Nous avons eu l’opportunité et le plaisir de collaborer pendant sept ans (2004 -2011) avec Yolande dans le cadre du programme Québec sans frontières (QSF). Nous formions avec elle le trio responsable de QSF.
Dans le cadre du programme QSF, Yolande a été la maître d’œuvre du Guide pratique QSF, dont la première édition a été publiée en 2005 (édition rééditée et enrichie au fil des ans). Ce guide avait pour but d’améliorer la gestion du programme et s’adressait aux organismes de coopération internationale (OCI) qui participaient à QSF. Il permettait à ses utilisatrices / utilisateurs de se doter d’outils de gestion et présentait des exemples de:
- Plan de formation prédépart,
- Protocoles d’entente avec les partenaires du Sud global,
- Contrats avec les participant.es et les responsables d’équipe,
- Guides destinés aux participant.es et aux responsables d’équipe,
- Trousse santé et sécurité.
« Yolande avait bien l’œil sur les questions de genre, d’égalité entre les femmes et les hommes et de codes de conduite en cas de violences sexuelles »

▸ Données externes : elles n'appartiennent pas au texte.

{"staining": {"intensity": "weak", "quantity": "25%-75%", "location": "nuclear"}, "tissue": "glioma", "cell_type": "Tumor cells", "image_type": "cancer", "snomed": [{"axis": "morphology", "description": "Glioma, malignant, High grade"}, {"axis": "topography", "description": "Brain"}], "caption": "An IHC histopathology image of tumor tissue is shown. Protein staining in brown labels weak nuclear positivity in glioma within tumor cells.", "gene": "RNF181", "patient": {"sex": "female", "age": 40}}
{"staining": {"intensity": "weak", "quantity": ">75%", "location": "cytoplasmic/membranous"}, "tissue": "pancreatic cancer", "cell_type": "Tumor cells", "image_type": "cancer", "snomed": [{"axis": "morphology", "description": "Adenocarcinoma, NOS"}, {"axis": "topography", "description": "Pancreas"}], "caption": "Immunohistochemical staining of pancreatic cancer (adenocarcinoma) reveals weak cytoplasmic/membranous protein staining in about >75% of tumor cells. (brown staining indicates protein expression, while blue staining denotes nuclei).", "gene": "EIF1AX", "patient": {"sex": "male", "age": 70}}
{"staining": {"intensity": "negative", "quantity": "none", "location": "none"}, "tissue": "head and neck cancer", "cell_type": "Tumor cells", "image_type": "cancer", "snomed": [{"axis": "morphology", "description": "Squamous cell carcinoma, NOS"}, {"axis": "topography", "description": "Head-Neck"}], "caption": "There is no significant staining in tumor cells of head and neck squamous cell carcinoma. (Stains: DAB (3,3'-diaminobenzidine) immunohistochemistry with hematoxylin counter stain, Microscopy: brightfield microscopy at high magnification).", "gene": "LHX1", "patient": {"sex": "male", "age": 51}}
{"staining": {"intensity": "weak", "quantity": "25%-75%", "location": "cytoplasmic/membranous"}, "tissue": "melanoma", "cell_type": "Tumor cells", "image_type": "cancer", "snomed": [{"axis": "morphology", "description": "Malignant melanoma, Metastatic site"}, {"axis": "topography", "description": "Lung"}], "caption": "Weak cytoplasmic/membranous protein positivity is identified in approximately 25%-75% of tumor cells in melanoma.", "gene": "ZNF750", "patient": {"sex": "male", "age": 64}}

Le Guide pratique QSF touchait et alimentait la réflexion sur les incontournables aspects de sécurité et proposait des exemples – guide de procédures d’urgence et de codes de conduite. Y étaient abordées les aspects suivants :
- La gestion de crise et les situations d’urgence,
- Les questions de genre et de relations femmes-hommes dans un contexte culturel différent,
- Des exemples de codes de conduite en cas de harcèlement ou d’agression sexuelle.
Yolande avait bien l’œil sur ces sujets !
Elle s’est réellement plongée dans l’univers QSF. Très à l’aise dans la façon de faire-QSF en matière de rencontres de consultation / concertation, Yolande a joué un rôle de rassembleuse autour du projet du Guide pratique QSF. Son esprit de synthèse et de chercheuse, sa rigueur et sa plume auront permis aux partenaires de QSF de mieux structurer leurs actions et auront contribué à l’amélioration du programme.
« Derrière une apparente sévérité, une GRANDE DAME, que nous aimions faire sourire »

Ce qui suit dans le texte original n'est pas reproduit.